Why do thieves still steal mobile phones?

BBC News: As the government boasts about improvements in blocking stolen mobile phones, industry experts are concerned Apple’s new iPhone will lead to a jump in thefts. So what good is a stolen mobile these days?

They’re impressive statistics. Every mobile phone reported stolen in the UK is blocked by its network provider for use on that network within 24 hours. Within 48 hours 90% are blocked from every network in the country, according to the Mobile Industry Crime Action Forum (MICAF).

Police say 800,000 Britons have their phones stolen every year. They are taken in 52% of all robberies and in 28% of all thefts they are the only thing taken, says the Home Office.

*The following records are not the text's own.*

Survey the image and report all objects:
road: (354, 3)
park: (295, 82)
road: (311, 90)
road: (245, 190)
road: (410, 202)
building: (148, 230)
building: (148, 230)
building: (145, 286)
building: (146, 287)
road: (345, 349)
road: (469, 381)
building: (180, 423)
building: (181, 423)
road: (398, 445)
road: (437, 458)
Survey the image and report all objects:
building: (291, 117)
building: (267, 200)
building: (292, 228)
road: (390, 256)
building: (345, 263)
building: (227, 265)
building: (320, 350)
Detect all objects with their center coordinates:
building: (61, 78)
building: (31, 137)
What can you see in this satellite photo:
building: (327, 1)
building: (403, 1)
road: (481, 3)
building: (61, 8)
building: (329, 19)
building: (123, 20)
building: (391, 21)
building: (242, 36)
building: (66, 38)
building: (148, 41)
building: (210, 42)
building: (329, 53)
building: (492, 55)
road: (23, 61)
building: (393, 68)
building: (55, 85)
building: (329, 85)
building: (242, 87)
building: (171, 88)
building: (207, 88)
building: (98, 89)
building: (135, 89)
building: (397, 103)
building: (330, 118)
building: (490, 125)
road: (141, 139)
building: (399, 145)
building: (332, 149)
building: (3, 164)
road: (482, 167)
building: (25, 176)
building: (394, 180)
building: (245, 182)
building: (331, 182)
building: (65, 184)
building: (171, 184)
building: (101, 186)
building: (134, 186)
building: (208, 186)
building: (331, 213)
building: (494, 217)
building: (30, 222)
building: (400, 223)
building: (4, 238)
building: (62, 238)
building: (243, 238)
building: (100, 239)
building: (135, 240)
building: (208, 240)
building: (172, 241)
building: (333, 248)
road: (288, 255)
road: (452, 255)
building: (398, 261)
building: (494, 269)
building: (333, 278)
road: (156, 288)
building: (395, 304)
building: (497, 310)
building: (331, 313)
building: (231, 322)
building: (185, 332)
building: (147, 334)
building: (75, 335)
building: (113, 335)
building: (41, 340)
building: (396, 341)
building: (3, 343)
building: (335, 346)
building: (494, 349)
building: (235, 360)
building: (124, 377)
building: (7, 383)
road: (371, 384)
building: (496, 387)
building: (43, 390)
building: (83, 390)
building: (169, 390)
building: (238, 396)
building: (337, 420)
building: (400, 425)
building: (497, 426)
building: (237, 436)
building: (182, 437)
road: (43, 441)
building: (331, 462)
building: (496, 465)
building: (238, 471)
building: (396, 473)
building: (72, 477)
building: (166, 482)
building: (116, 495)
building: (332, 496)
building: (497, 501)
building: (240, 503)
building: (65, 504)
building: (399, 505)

But if they are rendered useless so quickly why are so many still stolen and why are there serious concerns that the UK launch of the Apple iPhone could prompt a sharp rise in thefts?

New technology to dodge security measures, along with mobiles becoming a currency in their own right in some countries are part of the answer. Along with the simple fact that thieves will always take whatever “valuables” are around during a robbery.

The industry and police have worked hard to stop mobile thefts. Blocking, and other measures, having been credited for a 20% drop in such crime. But it’s not a fool-proof system and a phone can be unblocked, even though it is a criminal offence to do so in the UK.